The issue was ceremonial purity – that is, fitness to participate in the temple ritual and offer sacrifices to God, which was God’s chosen means of communion with him – not modern sanitary principles.

Some of the Pharisees extended the law’s concerns with temple purity to everyday life. If you should be ritually pure to worship in the temple, you should be equally pure before God every moment of every day. When you think it about it, that’s a pretty good principle. We should be the same holy people when we go to work and when we talk with our neighbors as we are when we go to church. The problem was that these Pharisees mistook their application of this principle with the law of God itself.

There are two issues here, Jesus said. First, Jesus accused his opponents of holding on to human traditions in this matter but abandoning the law of God in others (Mark 7:6-9).

Within Mark’s rhetorical scheme, the next section (Mark 7:10-13) simply serves an illustration of Jesus’ basic assertion. Some of the same opponents who criticized Jesus’ disciples for not washing their hands failed to obey the law’s requirement to care for their own parents. Their wealth was “dedicated” to God, so sorry Mom and Dad.

After giving this example of his opponents’ hypocrisy, Jesus returns to his main topic: why his disciples did not ceremonially wash before meals.

And he called the people to him again and said to them, “Hear me, all of you, and understand: There is nothing outside a person that by going into him can defile him, but the things that come out of a person are what defile him.” And when he had entered the house and left the people, his disciples asked him about the parable. And he said to them, “Then are you also without understanding? Do you not see that whatever goes into a person from outside cannot defile him, since it enters not his heart but his stomach, and is expelled?” (Thus he declared all foods clean.) And he said, “What comes out of a person is what defiles him. For from within, out of the heart of man, come evil thoughts, sexual immorality, theft, murder, adultery, coveting, wickedness, deceit, sensuality, envy, slander, pride, foolishness. All these evil things come from within, and they defile a person.” (Mark 7:14-23)

So second, and more importantly, Jesus said that true cleanness and acceptability in God’s sight is not a matter of ritual purity but of heart purity. Everyday purity isn’t about washing your hands in a certain way, but about keeping your heart clean before God.

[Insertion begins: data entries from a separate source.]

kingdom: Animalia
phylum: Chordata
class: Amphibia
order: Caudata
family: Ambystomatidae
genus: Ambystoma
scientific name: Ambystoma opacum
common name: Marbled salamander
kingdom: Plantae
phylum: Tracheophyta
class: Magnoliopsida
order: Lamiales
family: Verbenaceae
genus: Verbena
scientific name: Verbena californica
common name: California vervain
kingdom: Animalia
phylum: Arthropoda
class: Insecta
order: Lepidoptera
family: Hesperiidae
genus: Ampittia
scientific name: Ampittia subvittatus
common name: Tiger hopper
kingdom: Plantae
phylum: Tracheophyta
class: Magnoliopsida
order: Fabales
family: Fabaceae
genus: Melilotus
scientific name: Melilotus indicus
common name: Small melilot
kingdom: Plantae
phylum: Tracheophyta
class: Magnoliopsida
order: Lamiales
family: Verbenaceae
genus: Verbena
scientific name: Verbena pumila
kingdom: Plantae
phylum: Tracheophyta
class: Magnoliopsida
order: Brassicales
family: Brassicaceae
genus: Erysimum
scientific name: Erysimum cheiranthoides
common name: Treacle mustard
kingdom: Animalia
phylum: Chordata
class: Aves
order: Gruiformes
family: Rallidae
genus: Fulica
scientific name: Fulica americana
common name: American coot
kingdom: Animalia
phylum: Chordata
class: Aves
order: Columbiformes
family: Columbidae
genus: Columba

Immediately, then, Mark tells us the story of the Syrophoenician woman and her daughter who has an “unclean” spirit.

Having just spoken at length about how unwashed hands cannot defile you and how food – even Gentile food – cannot be unclean, will Jesus now treat this woman’s presence as defiling and her body as unclean, simply because she is a Gentile? Of course not!

Jesus does distinguish between those who belong to the household of God and those who do not, but he answers this woman according to her faith.

Rhetorically, the word “clean” links the two stories. In Mark 7:19, Mark tells us that Jesus declared all foods clean. Actually, there is no helping word like “declare.” Jesus spoke, Mark says, cleansing (present active participle of kathorizo) all kinds of food – including that stuff that only Gentiles ate. His word made them clean.

Then by casting out an “unclean” (akathartos) spirit from a little girl in the region of Tyre, Jesus implicitly made her ritually clean as well, even though she was a Gentile. Her momma, too, for that matter.

Just as Jesus’ word made Gentile food acceptable in God’s sight, so his actions made Gentile believers acceptable.